Matt Maher: Julen Lopetegui deserves every accolade for Wolves job

Almost as loud as the roars at Molineux on Tuesday night were the sighs of relief.

Published
Safe: Boss Julen Lopetegui

After eight often stressful months, Wolves can finally breathe easy.

Julen Lopetegui will obviously say the job is not finished but the truth is victory over Crystal Palace pretty much spelled mission accomplished for the Spaniard in his first task of keeping the club in the Premier League. Even in the unlikely scenario Wolves were to lose their final remaining five matches, it would still require a freakish set of results for them to be caught.

It is time, then, for Lopetegui to receive the plaudits deserved for the excellent job he has done in bringing the club back from the brink.

Perhaps the turnaround hasn’t been so smooth or dramatic as the one carried out by his compatriot Unai Emery down the road at Villa. But it’s been mightily impressive, all the same.

Memories can be painfully short in football and it is too easy to forget just how poor Wolves were prior to Lopetegui’s arrival. Through the first 15 matches of the season under Bruno Lage and then the caretaker management of Steve Davis and James Collins, they claimed just 10 points and scored only eight goals.

To now be safe, with five matches to play, is some going. If the season had started the day Lopetegui took charge, Wolves would be eighth, right in the mix for the European places.

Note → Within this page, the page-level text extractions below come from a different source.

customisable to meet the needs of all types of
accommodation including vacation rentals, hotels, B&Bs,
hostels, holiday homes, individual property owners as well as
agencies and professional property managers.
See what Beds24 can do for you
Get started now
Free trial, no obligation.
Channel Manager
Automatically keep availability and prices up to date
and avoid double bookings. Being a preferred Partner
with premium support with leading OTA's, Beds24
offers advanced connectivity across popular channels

That does not mean the first part of the season should be consigned to history. Serious questions still need to be asked and answered at boardroom level into how Wolves found themselves in such a mess in the first place after investing more than £100million in the squad last summer.

They should forever feel fortunate to have descended into crisis during a season with a six-week break in the middle. A January window which delivered the likes of Joao Gomes and Mario Lemina is, meanwhile, hopefully a sign lessons from past mistakes in recruitment have been heeded.

But with Lopetegui at the helm, there is genuine reason for supporters to look toward the future with optimism. So far, he’s delivered on the promise.